EXERCISE BRIEF -> Would you repeat every entry below word for word but drop the images?

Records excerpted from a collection
_ _ _ _ _ _ _

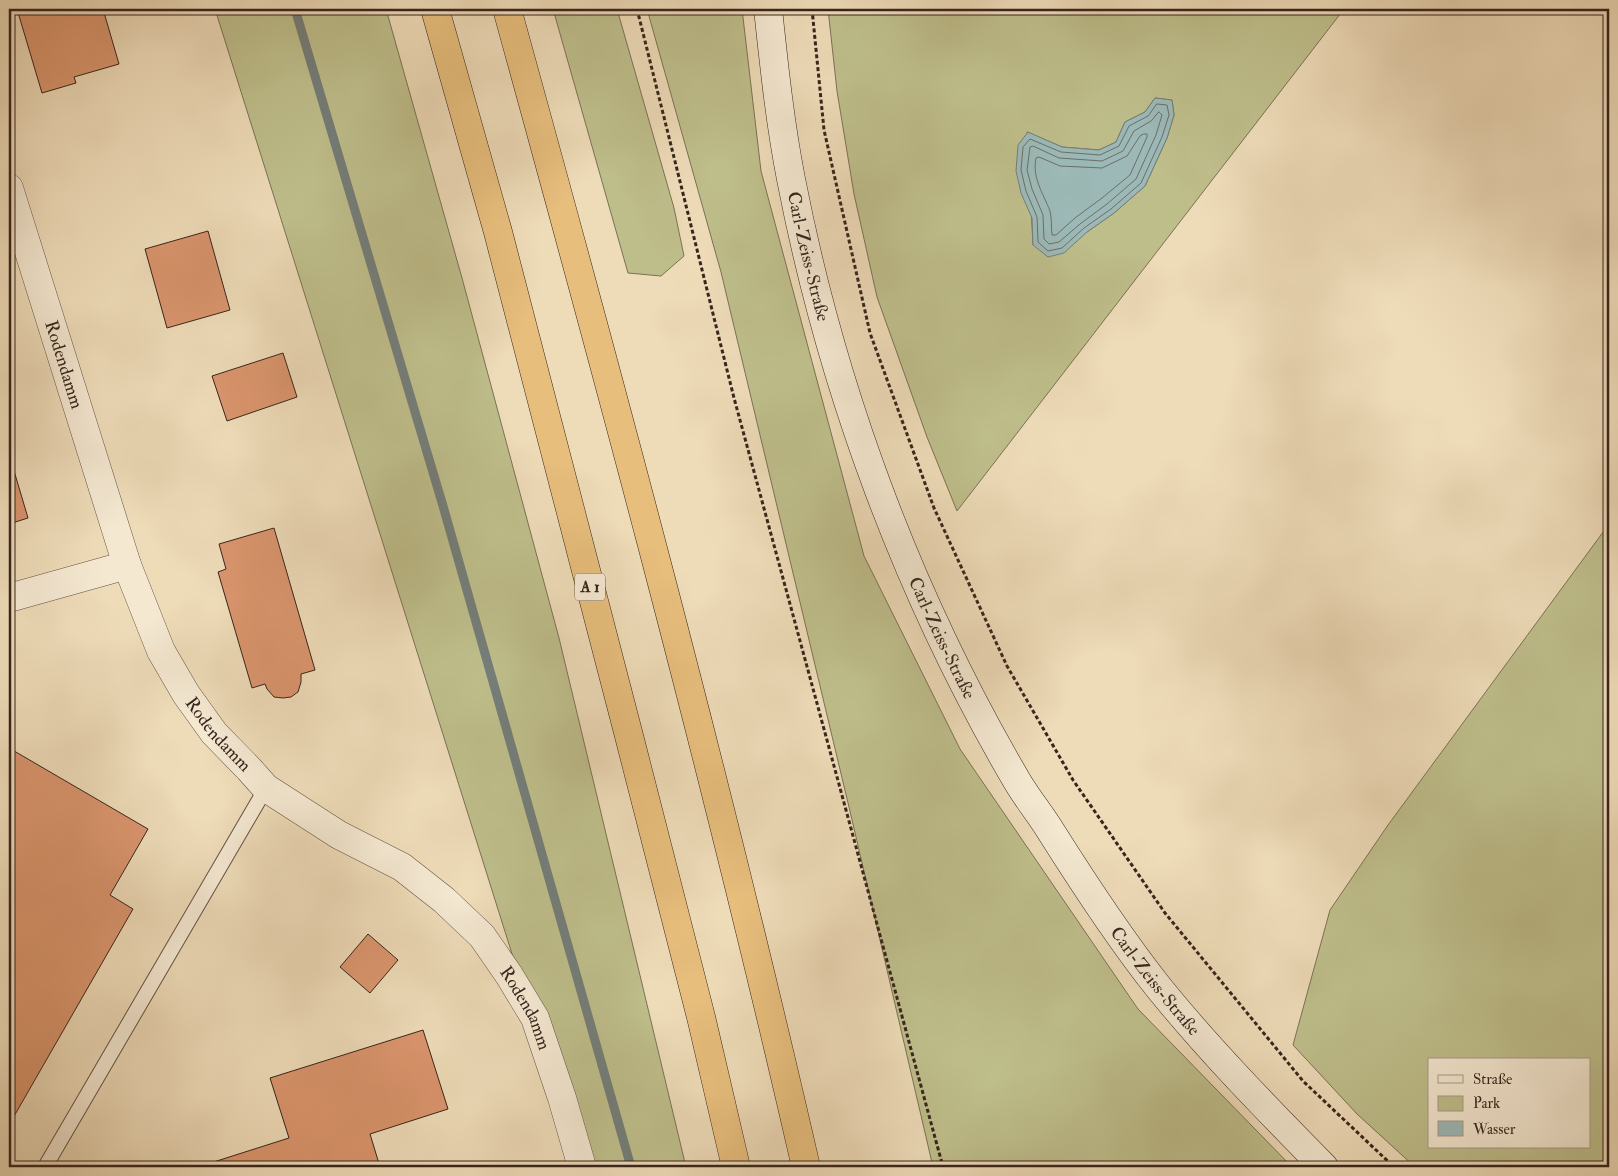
<svg xmlns="http://www.w3.org/2000/svg" width="1618" height="1176" font-family="'IM FELL Double Pica',serif">
	<style>
		.green { fill: #bebe8b; stroke: #7a7254; fill-rule: evenodd }
		.water { fill: #9cb9b7; stroke: #747e79 }
		.lines { fill: none; stroke-linecap: round; stroke-linejoin: round }
		.shore { stroke: #6a6f6a; stroke-width: 1 }
		.stream { stroke: #747e79; stroke-width: 9 }
		.building { fill: #da956d; stroke: #37251d }
		.service-casing { stroke: #655244; stroke-width: 16 }
		.minor-casing { stroke: #655244; stroke-width: 29 }
		.secondary-casing { stroke: #37251d; stroke-width: 29 }
		.motorway-casing { stroke: #37251d; stroke-width: 29 }
		.path { stroke: #37251d; stroke-width: 3; stroke-dasharray: 4 2.5; stroke-linecap: butt }
		.service { stroke: #f4e8d1; stroke-width: 14 }
		.minor { stroke: #f4e8d1; stroke-width: 28 }
		.secondary { stroke: #f4e8d1; stroke-width: 28 }
		.motorway { stroke: #e7be7c; stroke-width: 28 }
		.labels { text-anchor: middle; dominant-baseline: central; stroke-width: 4; stroke-linejoin: round; paint-order: stroke }
		.shield { fill: #f4e8d1; stroke: #706053; stroke-width: 1 }
		.shield-label { font-size: 16px; font-weight: bold; fill: #37251d }
		.street-label { font-size: 18px; fill: #37251d; stroke: #f4e8d1 }
	</style>
	<rect width="100%" height="100%" fill="#eedbb8"/>
	<filter id="stains"><feTurbulence type="fractalNoise" baseFrequency=".004" numOctaves="4"/><feColorMatrix values="0 0 0 0 .2 0 0 0 0 .09 0 0 0 0 .02 0 0 0 .5 -.17"/></filter>
	<radialGradient id="worn" r=".72"><stop offset=".6" stop-color="#630" stop-opacity="0"/><stop offset="1" stop-color="#630" stop-opacity=".3"/></radialGradient>
	<path class="green" d="M215,9h171l76,269 97,360 127,529h-107z
		M553,9h64l57,199 10,48 -23,20 -33,-3z
		M647,9h95l19,162 103,385 96,193 178,260 154,158h-359l-84,-360 -128,-535z
		M828,9h516l-387,502 -30,-74 -50,-140 -23,-103 -17,-103zM1155,98l17,2 2,15 -7,23 -22,48 -31,27 -27,19 -54,13 -6,-113 35,15 37,3 17,-8 9,-20 20,-10z
		M1609,524v643h-194l-58,-53 -64,-69 37,-135 58,-85zM1429,1060h160v87h-160z"/>
	<path class="water" d="M1155,98l17,2 2,15 -7,23 -22,48 -31,27 -27,19 -23,21 -16,4 -15,-12 -1,-27 -11,-25 -5,-22 2,-26 10,-13 34,15 37,3 17,-8 9,-20 20,-10z"/>
	<g class="lines">
		<path class="shore" d="M1157,104l10,1 2,10 -7,22 -21,46 -30,26 -27,19 -22,20 -14,3 -10,-9 -1,-25 -11,-26 -5,-21 2,-23 7,-8 31,13 39,3 19,-9 10,-20 19,-10z
			M1159,112l3,3 -6,20 -20,44 -29,25 -27,20 -21,18 -10,2 -5,-5 -1,-24 -11,-26 -5,-19 3,-23 3,-1 26,12 43,3 21,-10 11,-20 17,-10z
			M1144,134h3v3l-17,38 -28,23 -27,20 -19,17h-4c-1,-8 0,-16 -2,-24 -7,-18 -18,-33 -14,-53l3,-1 21,9 42,2 25,-12 13,-20z"/>
		<path class="stream" d="M295,9l148,497 188,661"/>
	</g>
	<path class="building" d="M17,9h86l16,55 -45,13 2,6 -34,10z
		M208,231l22,79 -63,18 -22,-79z
		M283,353l14,44 -70,24 -15,-45z
		M9,454l19,64 -19,6z
		M274,528l41,142 -14,4v8l-3,10 -7,5 -8,1 -9,-1 -7,-8 -2,-5 -13,4 -34,-116 8,-3 -7,-25z
		M9,748l139,81 -38,66 23,14 -124,216z
		M368,934l30,26 -28,33 -30,-26z
		M423,1030l25,79 -78,25 10,33h-179v-1l88,-28 -19,-60z"/>
	<g class="lines">
		<g class="service-casing">
			<path id="service" d="M45,1167l221,-379"/>
		</g>
		<g class="minor-casing">
			<g id="minor">
				<path id="s1" d="M9,188l118,377 34,86 25,43 28,39 35,36 17,19 73,47 63,32 42,33 38,36 27,39 26,43 27,80 20,69"/>
				<path d="M9,598l118,-33"/>
			</g>
		</g>
		<g class="secondary-casing">
			<g id="secondary">
				<path id="s2" d="M768,9c6,56 12,114 23,170 41,211 117,416 226,602 10,17 23,33 33,49 34,54 69,108 109,158 51,63 108,121 165,179"/>
			</g>
		</g>
		<g class="motorway-casing">
			<path id="motorway" d="M435,9l63,223 130,500 73,285 35,150
				M507,9c106,384 210,770 299,1158"/>
		</g>
		<path class="path" d="M637,9l97,389 209,769
			M812,9l12,121 46,203 64,175 73,158 66,114 92,133 138,168 91,86"/>
		<use href="#service" class="service"/>
		<use href="#minor" class="minor"/>
		<use href="#secondary" class="secondary"/>
		<use href="#motorway" class="motorway"/>
	</g>
	<g class="labels">
		<rect class="shield" x="575" y="573.5" width="30" height="27" rx="4"/>
		<g class="shield-label">
			<text x="590" y="587">A 1</text>
		</g>
		<g class="street-label">
			<text stroke="none"><textPath href="#s2" startOffset="251">Carl-Zeiss-Straße</textPath></text>
			<text stroke="none"><textPath href="#s1" startOffset="185">Rodendamm</textPath></text>
			<text stroke="none"><textPath href="#s2" startOffset="656">Carl-Zeiss-Straße</textPath></text>
			<text stroke="none"><textPath href="#s1" startOffset="589">Rodendamm</textPath></text>
			<text stroke="none"><textPath href="#s2" startOffset="1061">Carl-Zeiss-Straße</textPath></text>
			<text stroke="none"><textPath href="#s1" startOffset="1009">Rodendamm</textPath></text>
		</g>
	</g>
	<rect width="1618" height="1176" fill="none" stroke="#eedbb8" stroke-width="30"/>
	<rect x="10" y="10" width="1598" height="1156" fill="none" stroke="#37251d" stroke-width="2.5"/>
	<rect x="15" y="15" width="1588" height="1146" fill="none" stroke="#37251d"/>
	<rect x="1428" y="1058" width="162" height="90" fill="#f4e8d1" stroke="#a89a89"/>
	<rect x="1438" y="1075" width="25" height="8" fill="#f4e8d1" stroke="#a89a89"/>
	<text x="1473" y="1084" font-size="15" fill="#37251d">Straße</text>
	<rect x="1438" y="1096" width="25" height="15" fill="#bebe8b" stroke="#a89a89"/>
	<text x="1473" y="1108" font-size="15" fill="#37251d">Park</text>
	<rect x="1438" y="1121" width="25" height="15" fill="#9cb9b7" stroke="#a89a89"/>
	<text x="1473" y="1134" font-size="15" fill="#37251d">Wasser</text>
	<rect width="100%" height="100%" filter="url(#stains)"/>
	<rect width="100%" height="100%" fill="url(#worn)"/>
</svg>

_ _ _ _ _ _ _

OUTPUT OF THE EXERCISE ->
<svg xmlns="http://www.w3.org/2000/svg" width="1618" height="1176" font-family="'IM FELL Double Pica',serif">
	<style>
		.green { fill: #bebe8b; stroke: #7a7254; fill-rule: evenodd }
		.water { fill: #9cb9b7; stroke: #747e79 }
		.lines { fill: none; stroke-linecap: round; stroke-linejoin: round }
		.shore { stroke: #6a6f6a; stroke-width: 1 }
		.stream { stroke: #747e79; stroke-width: 9 }
		.building { fill: #da956d; stroke: #37251d }
		.service-casing { stroke: #655244; stroke-width: 16 }
		.minor-casing { stroke: #655244; stroke-width: 29 }
		.secondary-casing { stroke: #37251d; stroke-width: 29 }
		.motorway-casing { stroke: #37251d; stroke-width: 29 }
		.path { stroke: #37251d; stroke-width: 3; stroke-dasharray: 4 2.5; stroke-linecap: butt }
		.service { stroke: #f4e8d1; stroke-width: 14 }
		.minor { stroke: #f4e8d1; stroke-width: 28 }
		.secondary { stroke: #f4e8d1; stroke-width: 28 }
		.motorway { stroke: #e7be7c; stroke-width: 28 }
		.labels { text-anchor: middle; dominant-baseline: central; stroke-width: 4; stroke-linejoin: round; paint-order: stroke }
		.shield { fill: #f4e8d1; stroke: #706053; stroke-width: 1 }
		.shield-label { font-size: 16px; font-weight: bold; fill: #37251d }
		.street-label { font-size: 18px; fill: #37251d; stroke: #f4e8d1 }
	</style>
	<rect width="100%" height="100%" fill="#eedbb8"/>
	<filter id="stains"><feTurbulence type="fractalNoise" baseFrequency=".004" numOctaves="4"/><feColorMatrix values="0 0 0 0 .2 0 0 0 0 .09 0 0 0 0 .02 0 0 0 .5 -.17"/></filter>
	<radialGradient id="worn" r=".72"><stop offset=".6" stop-color="#630" stop-opacity="0"/><stop offset="1" stop-color="#630" stop-opacity=".3"/></radialGradient>
	<path class="green" d="M215,9h171l76,269 97,360 127,529h-107z
		M553,9h64l57,199 10,48 -23,20 -33,-3z
		M647,9h95l19,162 103,385 96,193 178,260 154,158h-359l-84,-360 -128,-535z
		M828,9h516l-387,502 -30,-74 -50,-140 -23,-103 -17,-103zM1155,98l17,2 2,15 -7,23 -22,48 -31,27 -27,19 -54,13 -6,-113 35,15 37,3 17,-8 9,-20 20,-10z
		M1609,524v643h-194l-58,-53 -64,-69 37,-135 58,-85zM1429,1060h160v87h-160z"/>
	<path class="water" d="M1155,98l17,2 2,15 -7,23 -22,48 -31,27 -27,19 -23,21 -16,4 -15,-12 -1,-27 -11,-25 -5,-22 2,-26 10,-13 34,15 37,3 17,-8 9,-20 20,-10z"/>
	<g class="lines">
		<path class="shore" d="M1157,104l10,1 2,10 -7,22 -21,46 -30,26 -27,19 -22,20 -14,3 -10,-9 -1,-25 -11,-26 -5,-21 2,-23 7,-8 31,13 39,3 19,-9 10,-20 19,-10z
			M1159,112l3,3 -6,20 -20,44 -29,25 -27,20 -21,18 -10,2 -5,-5 -1,-24 -11,-26 -5,-19 3,-23 3,-1 26,12 43,3 21,-10 11,-20 17,-10z
			M1144,134h3v3l-17,38 -28,23 -27,20 -19,17h-4c-1,-8 0,-16 -2,-24 -7,-18 -18,-33 -14,-53l3,-1 21,9 42,2 25,-12 13,-20z"/>
		<path class="stream" d="M295,9l148,497 188,661"/>
	</g>
	<path class="building" d="M17,9h86l16,55 -45,13 2,6 -34,10z
		M208,231l22,79 -63,18 -22,-79z
		M283,353l14,44 -70,24 -15,-45z
		M9,454l19,64 -19,6z
		M274,528l41,142 -14,4v8l-3,10 -7,5 -8,1 -9,-1 -7,-8 -2,-5 -13,4 -34,-116 8,-3 -7,-25z
		M9,748l139,81 -38,66 23,14 -124,216z
		M368,934l30,26 -28,33 -30,-26z
		M423,1030l25,79 -78,25 10,33h-179v-1l88,-28 -19,-60z"/>
	<g class="lines">
		<g class="service-casing">
			<path id="service" d="M45,1167l221,-379"/>
		</g>
		<g class="minor-casing">
			<g id="minor">
				<path id="s1" d="M9,188l118,377 34,86 25,43 28,39 35,36 17,19 73,47 63,32 42,33 38,36 27,39 26,43 27,80 20,69"/>
				<path d="M9,598l118,-33"/>
			</g>
		</g>
		<g class="secondary-casing">
			<g id="secondary">
				<path id="s2" d="M768,9c6,56 12,114 23,170 41,211 117,416 226,602 10,17 23,33 33,49 34,54 69,108 109,158 51,63 108,121 165,179"/>
			</g>
		</g>
		<g class="motorway-casing">
			<path id="motorway" d="M435,9l63,223 130,500 73,285 35,150
				M507,9c106,384 210,770 299,1158"/>
		</g>
		<path class="path" d="M637,9l97,389 209,769
			M812,9l12,121 46,203 64,175 73,158 66,114 92,133 138,168 91,86"/>
		<use href="#service" class="service"/>
		<use href="#minor" class="minor"/>
		<use href="#secondary" class="secondary"/>
		<use href="#motorway" class="motorway"/>
	</g>
	<g class="labels">
		<rect class="shield" x="575" y="573.5" width="30" height="27" rx="4"/>
		<g class="shield-label">
			<text x="590" y="587">A 1</text>
		</g>
		<g class="street-label">
			<text stroke="none"><textPath href="#s2" startOffset="251">Carl-Zeiss-Straße</textPath></text>
			<text stroke="none"><textPath href="#s1" startOffset="185">Rodendamm</textPath></text>
			<text stroke="none"><textPath href="#s2" startOffset="656">Carl-Zeiss-Straße</textPath></text>
			<text stroke="none"><textPath href="#s1" startOffset="589">Rodendamm</textPath></text>
			<text stroke="none"><textPath href="#s2" startOffset="1061">Carl-Zeiss-Straße</textPath></text>
			<text stroke="none"><textPath href="#s1" startOffset="1009">Rodendamm</textPath></text>
		</g>
	</g>
	<rect width="1618" height="1176" fill="none" stroke="#eedbb8" stroke-width="30"/>
	<rect x="10" y="10" width="1598" height="1156" fill="none" stroke="#37251d" stroke-width="2.5"/>
	<rect x="15" y="15" width="1588" height="1146" fill="none" stroke="#37251d"/>
	<rect x="1428" y="1058" width="162" height="90" fill="#f4e8d1" stroke="#a89a89"/>
	<rect x="1438" y="1075" width="25" height="8" fill="#f4e8d1" stroke="#a89a89"/>
	<text x="1473" y="1084" font-size="15" fill="#37251d">Straße</text>
	<rect x="1438" y="1096" width="25" height="15" fill="#bebe8b" stroke="#a89a89"/>
	<text x="1473" y="1108" font-size="15" fill="#37251d">Park</text>
	<rect x="1438" y="1121" width="25" height="15" fill="#9cb9b7" stroke="#a89a89"/>
	<text x="1473" y="1134" font-size="15" fill="#37251d">Wasser</text>
	<rect width="100%" height="100%" filter="url(#stains)"/>
	<rect width="100%" height="100%" fill="url(#worn)"/>
</svg>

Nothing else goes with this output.